Source passage:
▼

Are there reliable algorithms for generating robust DOM node selectors, given only the target node? - dom

In writing a scraper, we typically use some kind of selector to identify particular nodes of interest. Ideally the selectors should continue to work even as the page changes over time. A lot of the common approaches like grabbing nodes by id are fragile on frequently updated pages and impossible on some nodes. I'm trying to find good algorithms for generating robust selectors, but since there doesn't seem to be a standard terminology for this problem, it's hard to find everything that's out there.
Here are the selector DSLs I already know.
XPath selectors - Implemented everywhere from JS to the popular
Python and Ruby scraping libraries.
CSS selectors - Found in many of the places where you can find xpath
selectors.
High level selectors - Here I'll give the example of Chickenfoot,
which allows users to write click("begin tutorial") to find a link
with the text "Begin Tutorial." Usually these are implemented on top of
xpath and CSS selectors. I'd love to find out about more members of
this language family.

▲

Data provided:
▼

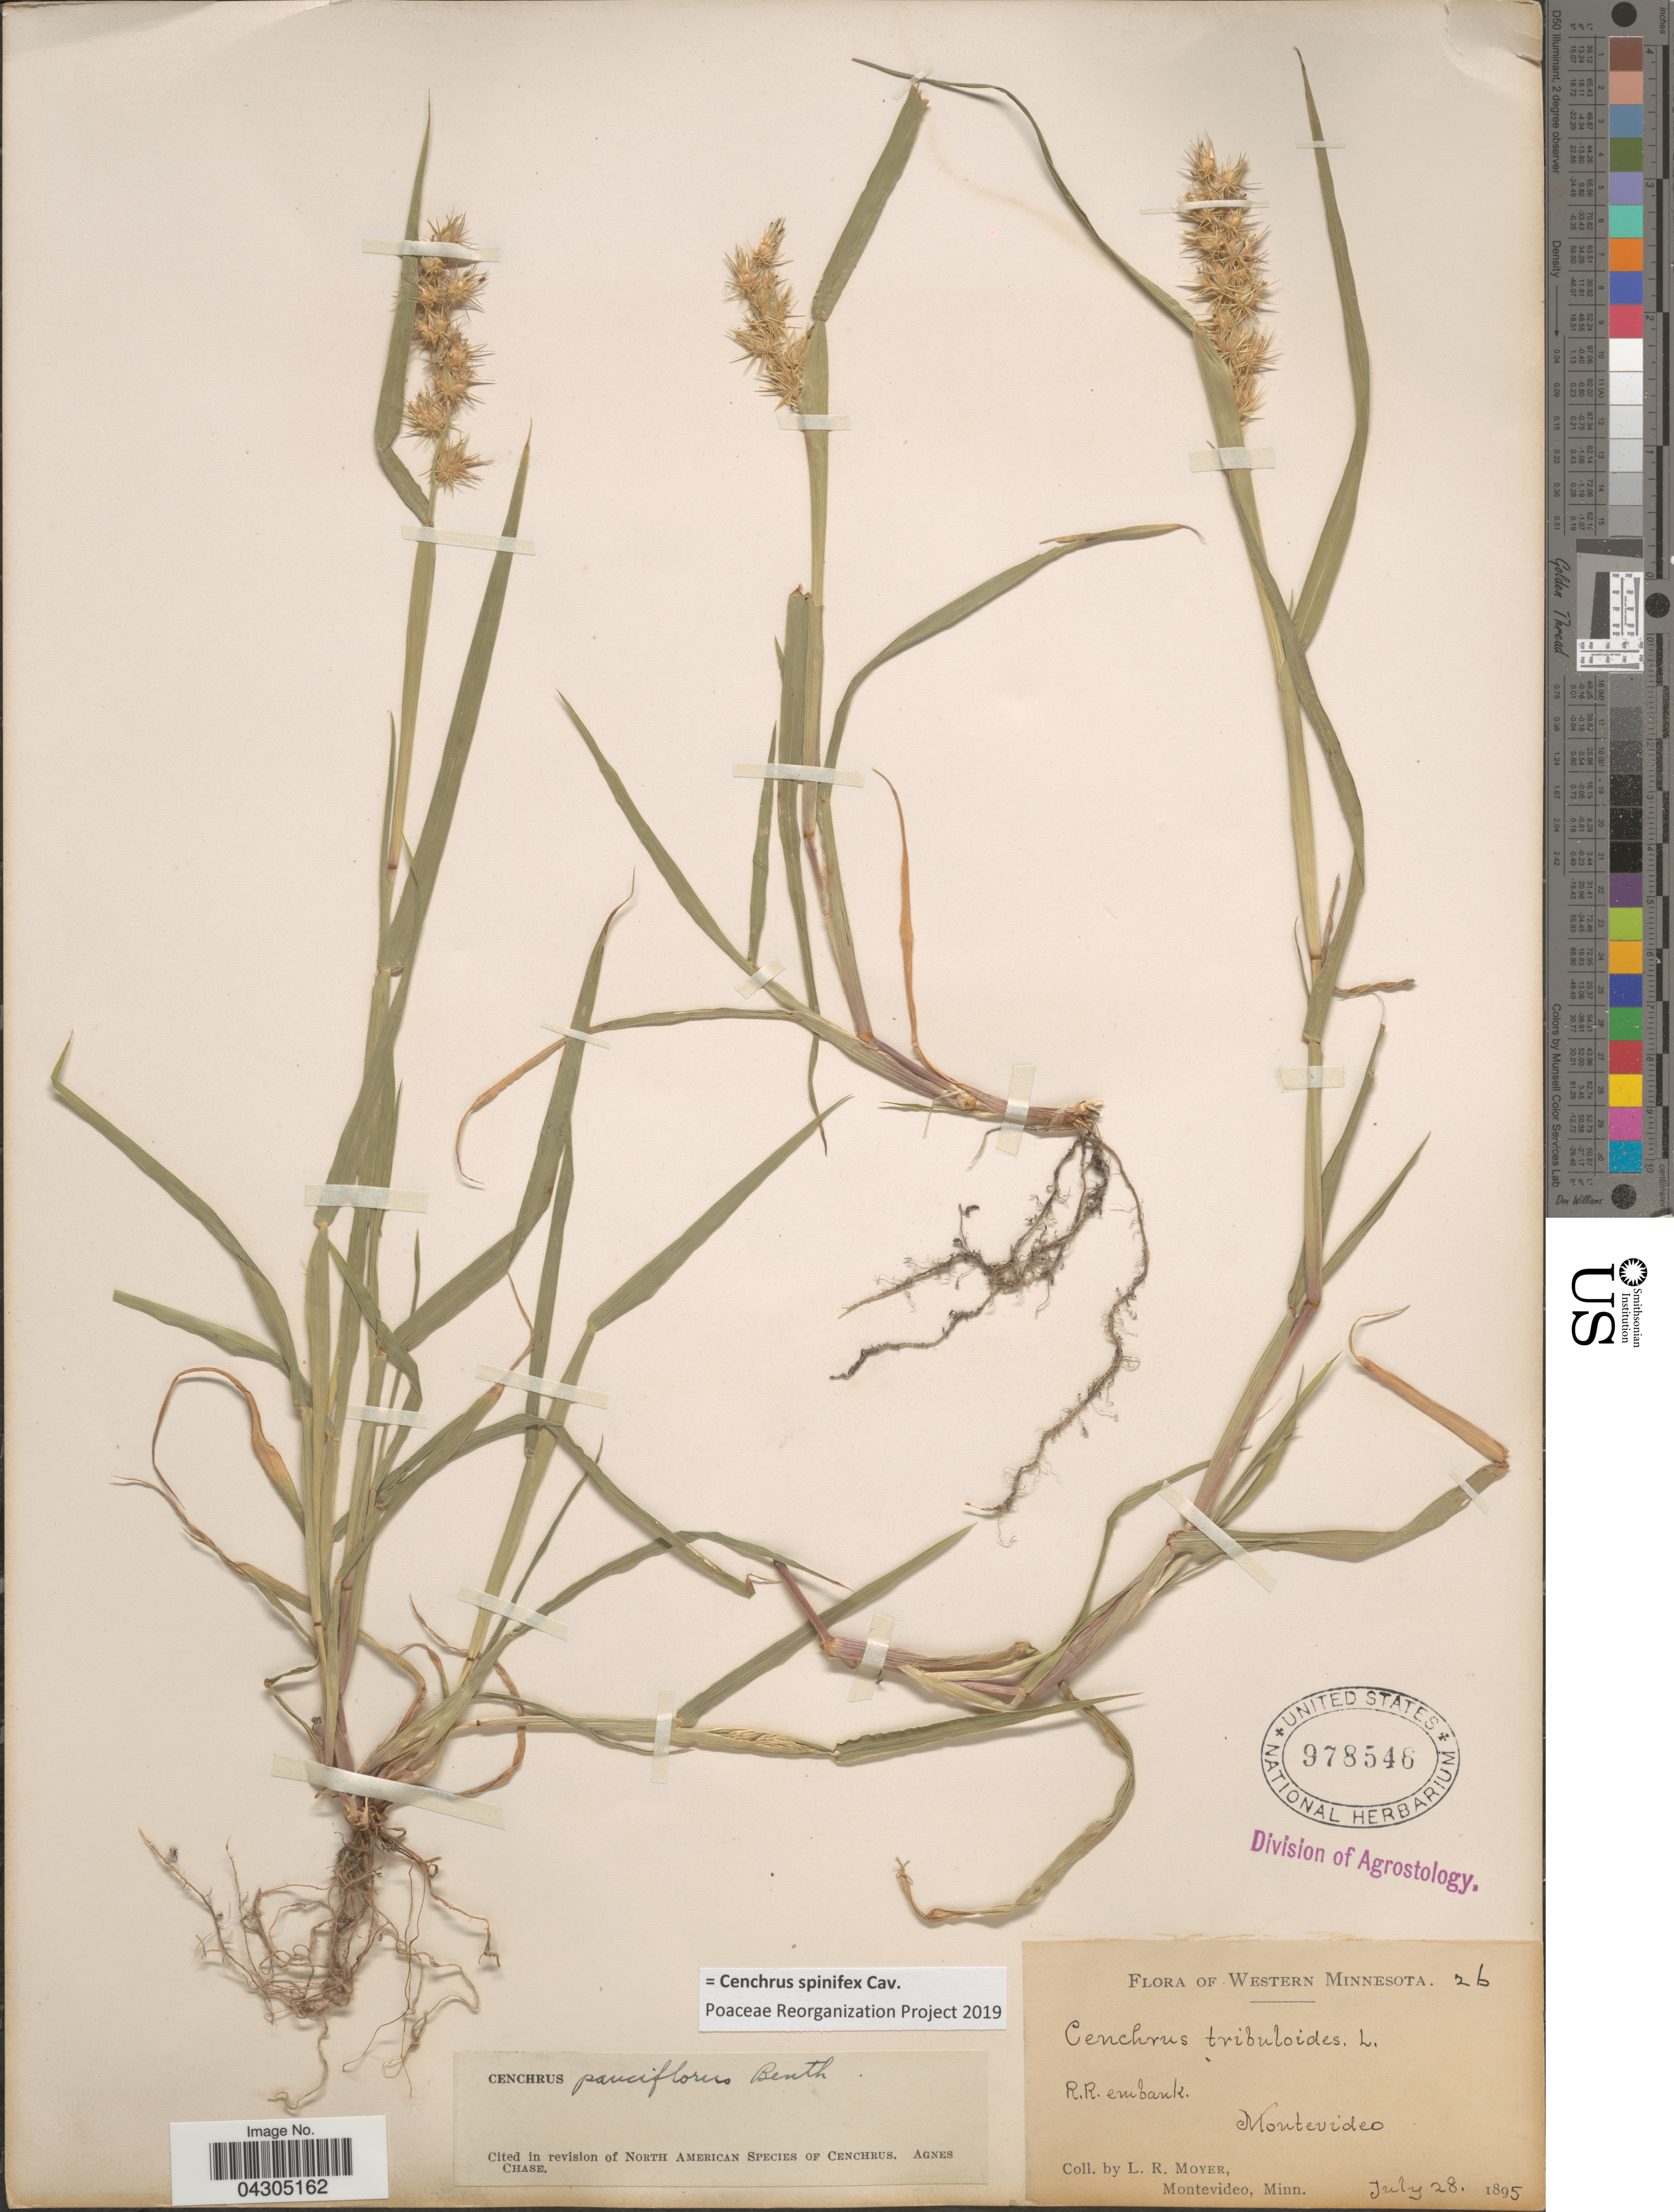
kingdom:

▲

Problems to solve:
1. Answer these questions using the forum post about DOM node selectors:
(a) Which common approach does the post call fragile on frequently updated pages?
(b) Where are XPath selectors said to be implemented?
(c) In the Chickenfoot example, what does click("begin tutorial") find?
2. Retype the forum post about DOM node selectors, starting at "Are there reliable" and ending at "Ruby scraping libraries.".
The data has no connection to the forum post about DOM node selectors.

The replies:
1.
(a) Grabbing nodes by id.
(b) Everywhere from JS to the popular Python and Ruby scraping libraries.
(c) A link with the text "Begin Tutorial."

2.
Are there reliable algorithms for generating robust DOM node selectors, given only the target node? - dom

In writing a scraper, we typically use some kind of selector to identify particular nodes of interest. Ideally the selectors should continue to work even as the page changes over time. A lot of the common approaches like grabbing nodes by id are fragile on frequently updated pages and impossible on some nodes. I'm trying to find good algorithms for generating robust selectors, but since there doesn't seem to be a standard terminology for this problem, it's hard to find everything that's out there.
Here are the selector DSLs I already know.
XPath selectors - Implemented everywhere from JS to the popular
Python and Ruby scraping libraries.